Saxo Bank publishes two weekly Commitment of Traders reports (COT) covering leveraged fund positions in commodities, bonds and stock index futures. For IMM currency futures and the VIX, we use the broader measure called non-commercial.
The below summary highlights futures positions and changes made by hedge funds across 24 key commodity futures up until last Tuesday, November 19. The report covered a week where the prospect for a “phase one” U.S.-China trade deal received a knock from the Senate vote on Hong Kong. While stocks climbed bonds saw 10-year yields tumble to 1.78% and the yield curve flattening.
Bullish bets across 24 major commodity futures tracked in this report held close to unchanged at 651,000 lots. Cyclical commodities led by oil and copper were sold while net-longs grow in gold, silver and platinum. The grain sector led by corn and soybeans continued to be sold while strong buying of soft commodities continued. Not least due to short-covering in sugar and a further rise in cocoa longs.
Hedge funds responded to the latest trade developments by cutting bullish oil bets for the first time in five weeks. This before an end of week rally took both WTI and Brent crude oil to nine-week highs. The reduction was almost completely driven by a 19,593 lots cut in WTI bets while Brent held steady.
The Natural gas short jumped by 74% as the market continued to digest and respond to alternating short-term weather forecasts
Gold, silver and platinum were all bought with the two semi industrial metals regaining some of the recently lost ground relative to gold. In gold the change was driven by a combination of fresh longs and short-covering after the yellow metal found support at $1448/oz, the 38.2% retracement of the June to September rally.

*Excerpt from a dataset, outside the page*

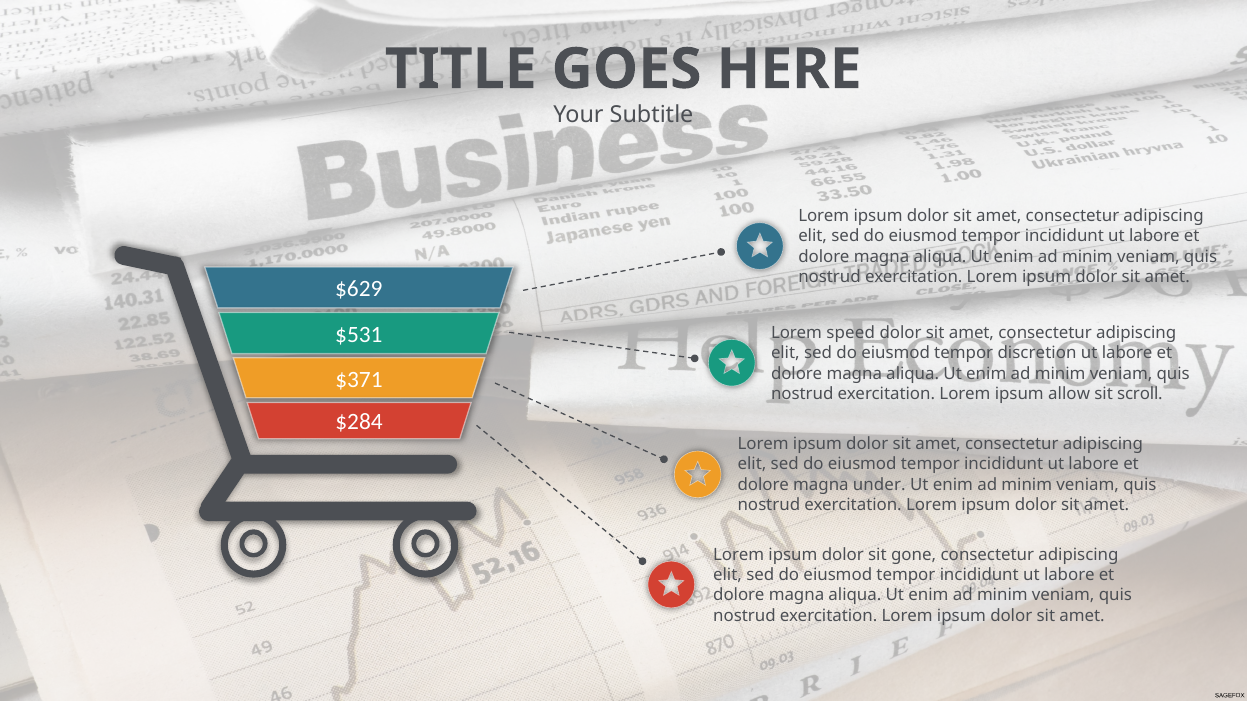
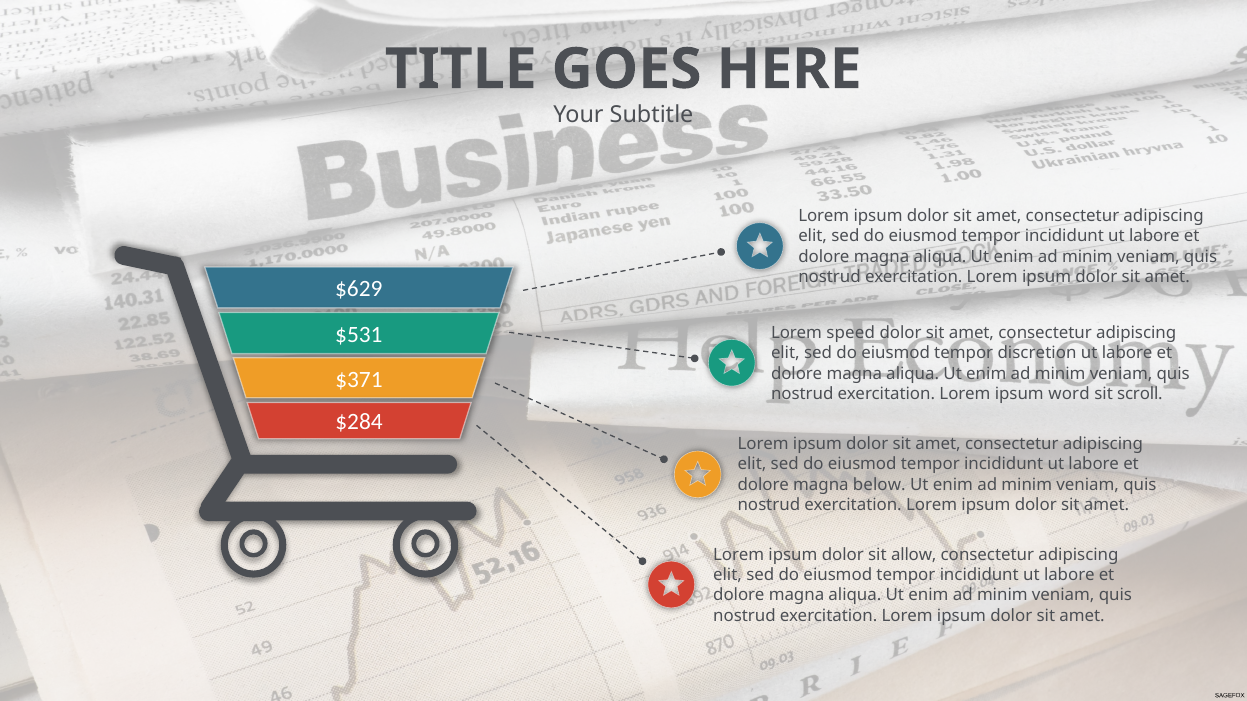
allow: allow -> word
under: under -> below
gone: gone -> allow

Bearish copper bets meanwhile jumped by 56% to a four-week high as the metal challenged support at $2.61/lb.
Four weeks of continued selling in the three major crops of soybeans, corn and wheat helped drive the combined net-short to 107,000 lots, a seven week high.
Speculators meanwhile boosted bullish cocoa bets to five-year high while bearish sugar and coffee bets both dropped to the a 19-week low.